> **WORK TO COMPLETE**
Extend the EQT earnings call transcript below, picking up right after its final sentence.

EQT Earnings Call Nuggets: Midstream Delays and Capital Allocation

EQT Corp (NYSE:EQT) recently reported its second quarter earnings and discussed the following topics in its earnings conference call.

Midstream Delays

Neal Dingmann – SunTrust Robinson Humphrey: Dave, maybe just first quick question. I won’t stay too long on the Utica. You mentioned about finished frac in the three wells. Did you mention that you tied the first well in the pipeline, did I understand that right?

David L. Porges – Chairman, President and CEO: Yes, that was just hours ago, yes.

Neal Dingmann – SunTrust Robinson Humphrey: Then you think on a go-forward basis, now, I mean, I know, there had been some midstream delays. So, once you’ve got this first one on is, is it fair to say as you and Steve start rolling out these wells, you’ll be able to tie them in sort of timely fashion?

David L. Porges – Chairman, President and CEO: Well, certainly, we’d be able to tie them, if it were just Steve and I turning them on line. I think, it’s other people doing it. Yes, look, the issue we are probably going to have on Midstream with the Utica is going to be the same as others do, which is we are in a window where we’ve anticipated that there is going to be a – there could be some wet gas and of course, it will be the processing, that’s the issue. So, as far as the pipe, yeah, I think we are fine on that for our plans and then the issue is going to be when we decide that what we really need to do to extract the most economic, is to strip the liquids. Crude oil, of course, the extent we have that, that’s something that’s coming out, if it’s liquids, it’s surface pressures than it’s, of course a different story therefor a little bit easier to deal with over time.

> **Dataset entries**
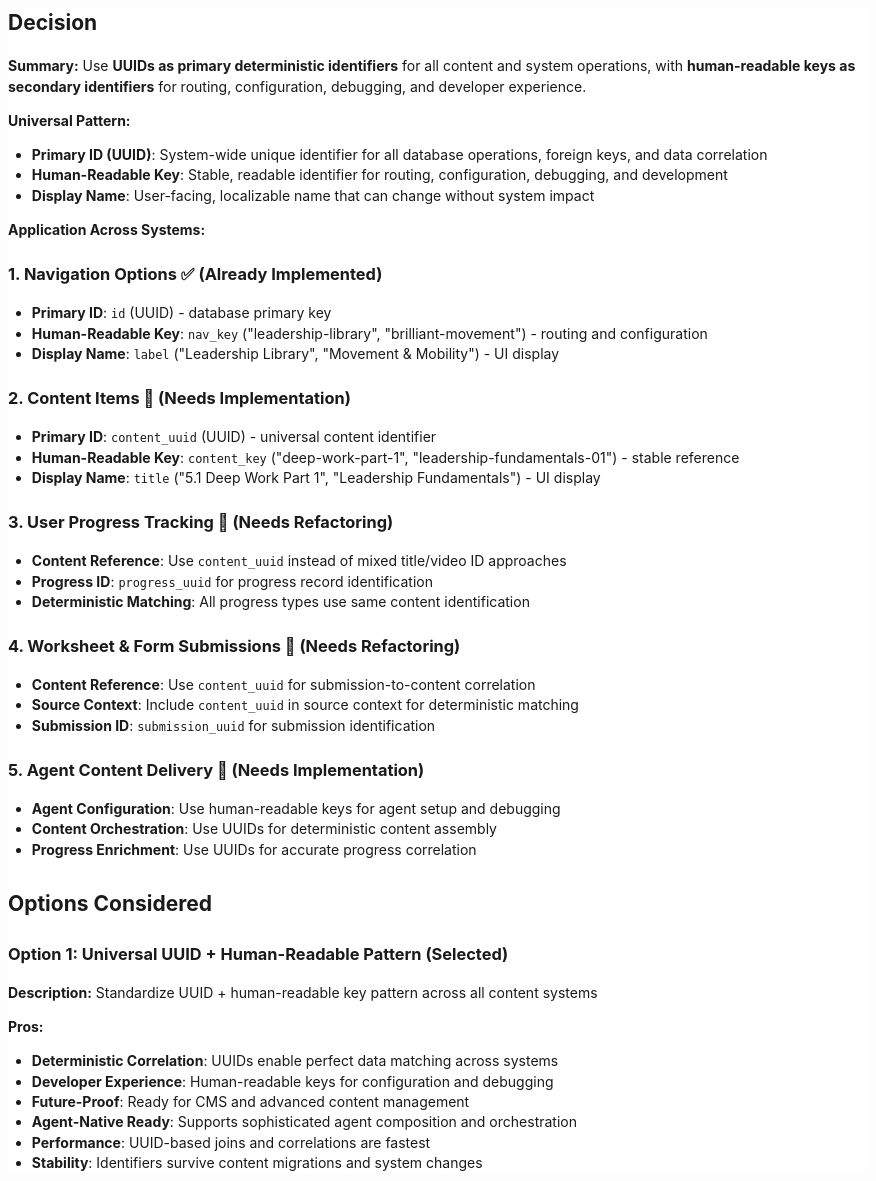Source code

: ## Decision

**Summary:** Use **UUIDs as primary deterministic identifiers** for all content and system operations, with **human-readable keys as secondary identifiers** for routing, configuration, debugging, and developer experience.

**Universal Pattern:**
- **Primary ID (UUID)**: System-wide unique identifier for all database operations, foreign keys, and data correlation
- **Human-Readable Key**: Stable, readable identifier for routing, configuration, debugging, and development
- **Display Name**: User-facing, localizable name that can change without system impact

**Application Across Systems:**

### 1. Navigation Options ✅ (Already Implemented)
- **Primary ID**: `id` (UUID) - database primary key
- **Human-Readable Key**: `nav_key` ("leadership-library", "brilliant-movement") - routing and configuration
- **Display Name**: `label` ("Leadership Library", "Movement & Mobility") - UI display

### 2. Content Items 🔄 (Needs Implementation)
- **Primary ID**: `content_uuid` (UUID) - universal content identifier
- **Human-Readable Key**: `content_key` ("deep-work-part-1", "leadership-fundamentals-01") - stable reference
- **Display Name**: `title` ("5.1 Deep Work Part 1", "Leadership Fundamentals") - UI display

### 3. User Progress Tracking 🔄 (Needs Refactoring)
- **Content Reference**: Use `content_uuid` instead of mixed title/video ID approaches
- **Progress ID**: `progress_uuid` for progress record identification
- **Deterministic Matching**: All progress types use same content identification

### 4. Worksheet & Form Submissions 🔄 (Needs Refactoring)
- **Content Reference**: Use `content_uuid` for submission-to-content correlation
- **Source Context**: Include `content_uuid` in source context for deterministic matching
- **Submission ID**: `submission_uuid` for submission identification

### 5. Agent Content Delivery 🔄 (Needs Implementation)
- **Agent Configuration**: Use human-readable keys for agent setup and debugging
- **Content Orchestration**: Use UUIDs for deterministic content assembly
- **Progress Enrichment**: Use UUIDs for accurate progress correlation

## Options Considered

### Option 1: Universal UUID + Human-Readable Pattern (Selected)
**Description:** Standardize UUID + human-readable key pattern across all content systems

**Pros:**
- **Deterministic Correlation**: UUIDs enable perfect data matching across systems
- **Developer Experience**: Human-readable keys for configuration and debugging
- **Future-Proof**: Ready for CMS and advanced content management
- **Agent-Native Ready**: Supports sophisticated agent composition and orchestration
- **Performance**: UUID-based joins and correlations are fastest
- **Stability**: Identifiers survive content migrations and system changes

> **OUTPUT FOR THIS TASK**
Neal Dingmann – SunTrust Robinson Humphrey: Then I know you all have said kind of reaching that I don’t know if it’s 50,000 which your goal is now. I mean is there a certain time that if I know acreage is a bit tougher to come by there. What are your thoughts on that? Dave, I mean would you still sort of stick with what you have or is it kind of all or nothing, as you can’t add significant amount of acreage here in the near future?

David L. Porges – Chairman, President and CEO: Well, the 50,000 acres of course was always just kind of a benchmark. What we really mean is something that is an economical size. So, at this point we’re encouraged that there are some pieces out there that we can look at and we’ll just have to see how that plays out. I actually don’t know that I’d say that acreage is not available. I think that a lot of folks are sorting through their portfolios. I understand that’s a routine thing to happen, maybe that’s more normal that it’s happening now after a lot of people compile portfolios and now they are sorting, so you know just as we are with our portfolio of course, what fits, what doesn’t fit and not just from the perspective of what looks good from a reserve perspective, but what helps you put together a development plan of reasonable scale. I think we’re all kind of going through that process. So, I’m not discouraged actually about there being no opportunities out there.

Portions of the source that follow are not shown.